Placeholder Replaced with
{date} 2026-05-08
{time} 143015 (no separators)
{slug} lowercased ASCII prompt, ≤ 40 chars
{seed} seed actually used
{backend} backend instance name
{ext} file extension matching Result.MimeType

Unknown placeholders are left literal.

Credentials

API-backed adapters read tokens from env vars referenced by the config (api_token_env, api_key_env). Never put a token in imagen.yaml.
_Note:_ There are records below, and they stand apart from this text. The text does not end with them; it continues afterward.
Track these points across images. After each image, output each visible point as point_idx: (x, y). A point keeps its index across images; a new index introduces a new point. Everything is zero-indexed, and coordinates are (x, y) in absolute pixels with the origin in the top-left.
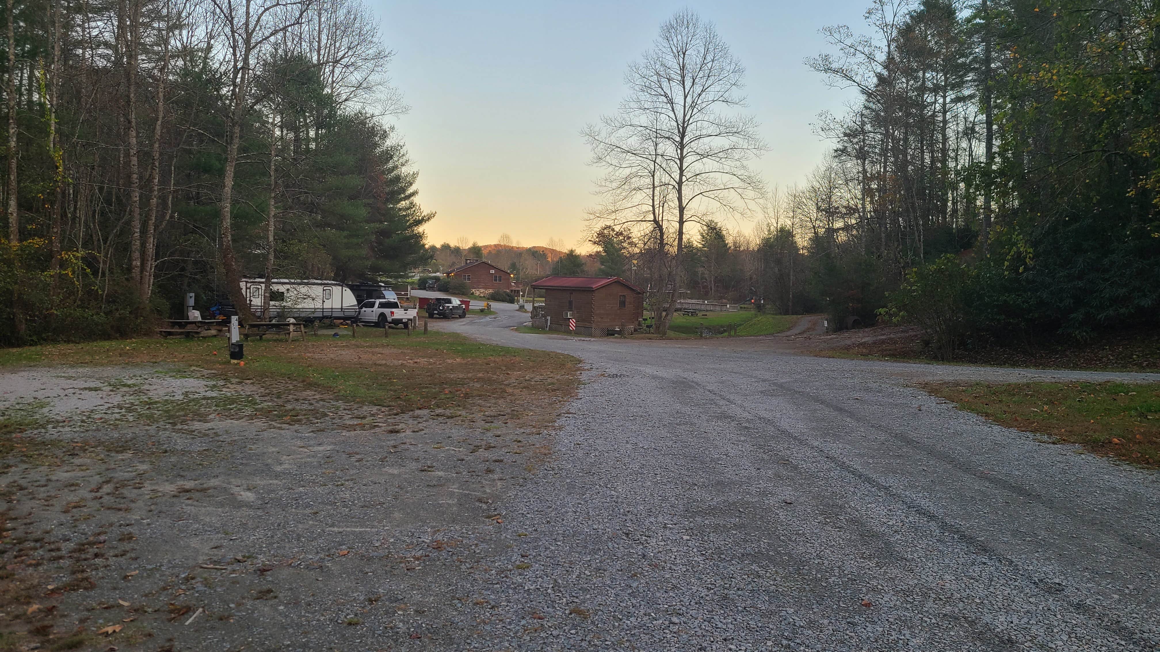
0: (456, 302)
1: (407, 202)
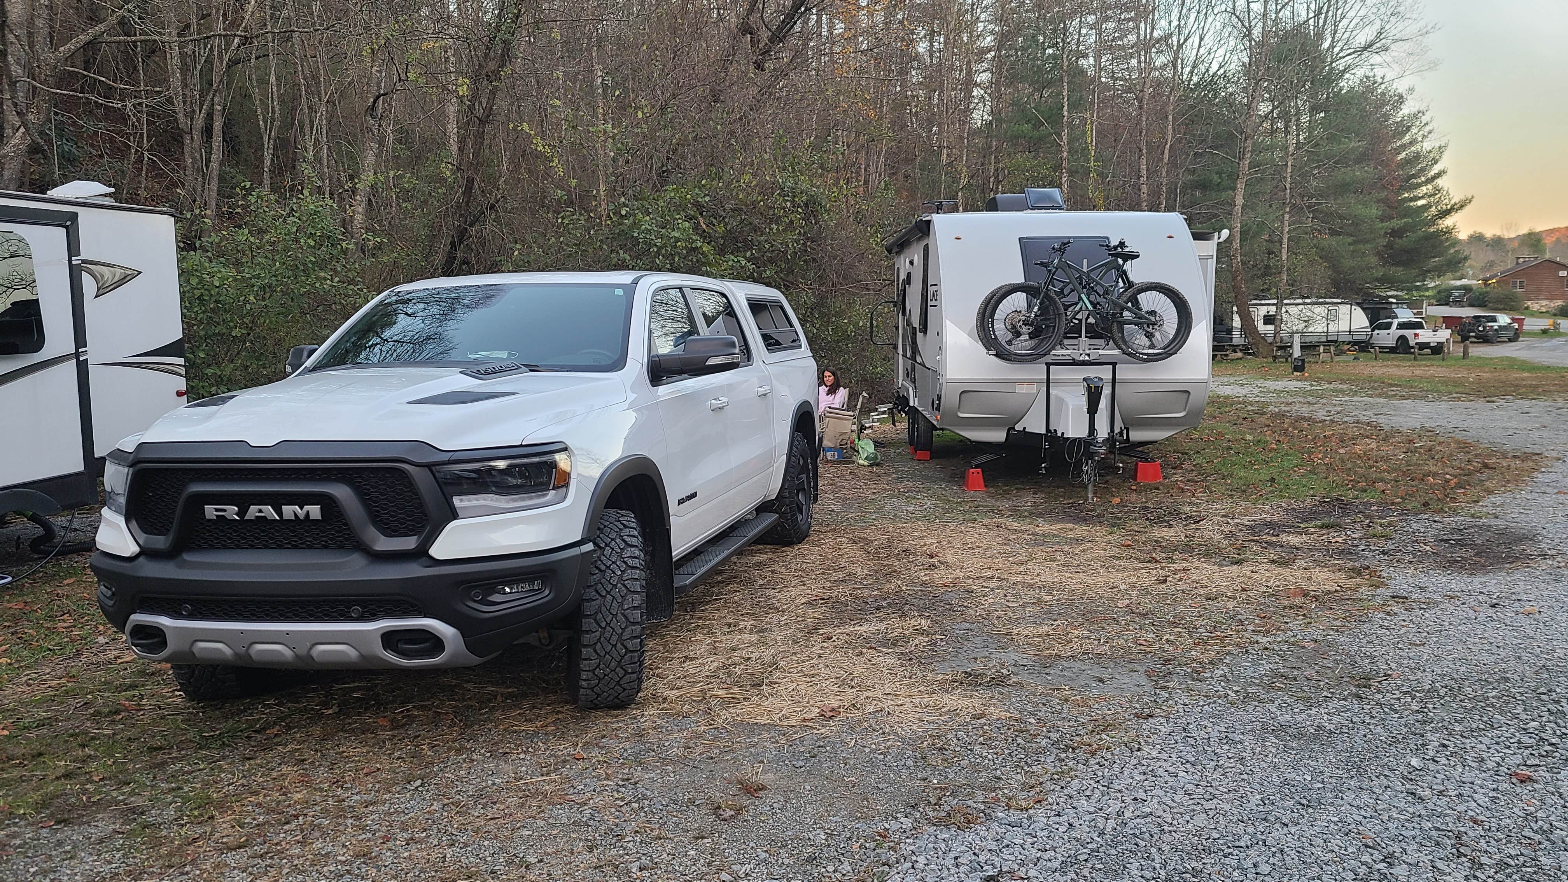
0: (1503, 319)
1: (1430, 187)
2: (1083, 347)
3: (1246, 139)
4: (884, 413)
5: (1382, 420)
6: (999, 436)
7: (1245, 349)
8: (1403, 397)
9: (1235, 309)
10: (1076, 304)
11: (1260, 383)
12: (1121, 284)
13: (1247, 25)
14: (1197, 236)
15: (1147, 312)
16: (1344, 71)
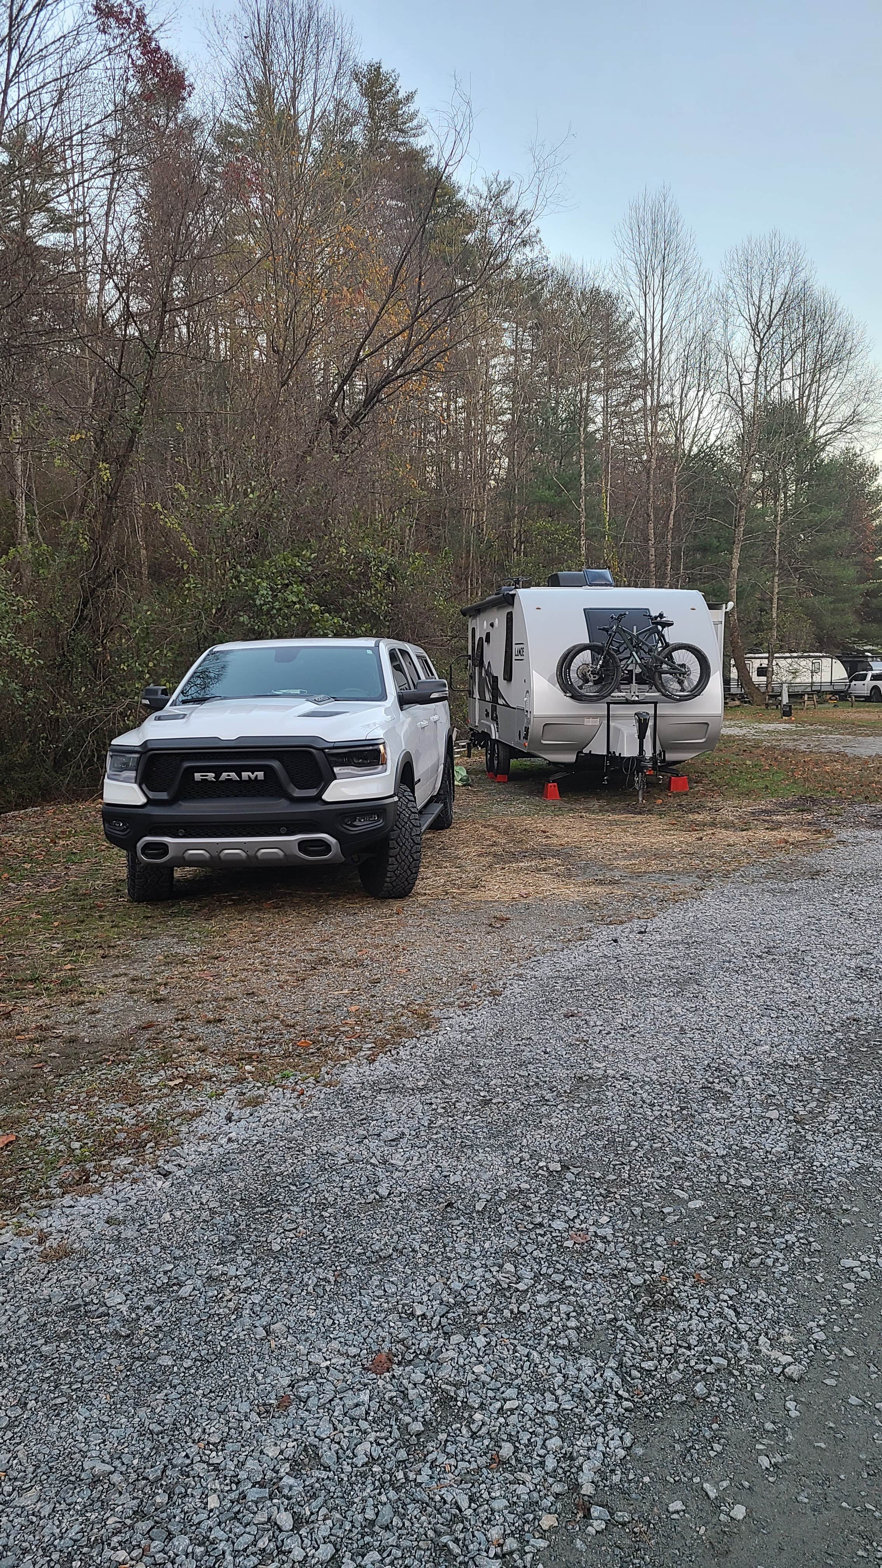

export REPLICATE_API_TOKEN=...
imagen generate "a cat" --backend flux-dev-replicate

Cost-tracking (Replicate)

Successful generations through the Replicate adapter write one row to mai.imagen_usage on Supabase: backend, model, latency, per-image cost estimate, prompt sha256 hash (never the prompt itself), and the caller identity (resolved from MAI_FROM_ID or the tmux pane's @mai-name).
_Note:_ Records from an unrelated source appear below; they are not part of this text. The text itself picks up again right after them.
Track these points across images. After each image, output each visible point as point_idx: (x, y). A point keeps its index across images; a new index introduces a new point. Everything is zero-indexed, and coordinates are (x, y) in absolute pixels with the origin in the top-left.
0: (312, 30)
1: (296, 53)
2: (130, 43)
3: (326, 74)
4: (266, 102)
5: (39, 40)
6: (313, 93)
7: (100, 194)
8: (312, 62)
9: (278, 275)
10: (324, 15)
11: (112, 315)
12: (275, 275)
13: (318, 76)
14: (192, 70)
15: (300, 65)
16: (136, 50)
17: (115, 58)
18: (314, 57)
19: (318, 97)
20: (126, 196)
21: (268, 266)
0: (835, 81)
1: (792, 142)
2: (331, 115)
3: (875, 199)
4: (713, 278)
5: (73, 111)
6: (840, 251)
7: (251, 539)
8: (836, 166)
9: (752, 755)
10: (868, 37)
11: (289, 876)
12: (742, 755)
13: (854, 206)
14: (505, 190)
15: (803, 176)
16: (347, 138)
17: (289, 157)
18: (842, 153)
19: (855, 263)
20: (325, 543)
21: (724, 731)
The writer is best-effort. If SUPABASE_URL / SUPABASE_SERVICE_KEY are unset, or the database write fails, the image still lands and the CLI prints a warning to stderr.

Inspect spend:

imagen usage                       # all rows, grouped by week + backend + model + caller
imagen usage --since 2026-05-01    # only rows on/after a UTC date
imagen usage --since 2026-05-01 --raw

Per-model rates live in internal/backend/replicate_pricing.go — they are snapshotted from https://replicate.com/pricing and refreshed on a quarterly cadence.

Cloud-sync (Supabase)

Successful generations also upload the PNG to the private Supabase Storage bucket imagen-generated (path: <YYYY-MM-DD>/<slug>-<seed>.png) and insert a row into imagen.images. The row carries the prompt, sha256-hashed prompt, backend, model, seed/steps/width/height, latency, cost estimate, the full local sidecar JSON, and an empty tags array ready for the flexsiebels viewer to fill in.

Configuration:

  • owner_user_id in imagen.yaml — m's auth.users.id. Empty disables inserts (the column is NOT NULL).
  • output.cloud_sync in imagen.yaml: auto (default — on iff SUPABASE creds + owner_user_id are set), on (errors if either is missing), off.
  • IMAGEN_CLOUD_SYNC=auto|on|off overrides config.
  • --no-cloud overrides everything for one call.

Reuses the same Supabase env (SUPABASE_URL + SUPABASE_SERVICE_KEY or MAI_SUPABASE_KEY) as cost-tracking. Service-role bypasses RLS for inserts; the owner_user_id = auth.uid() policy on the table gates the read path the flexsiebels viewer hits.

Failures (Storage 5xx, DB unreachable) emit imagen: cloud sync: <err> to stderr and the local PNG + sidecar stay put. Exit code is unchanged.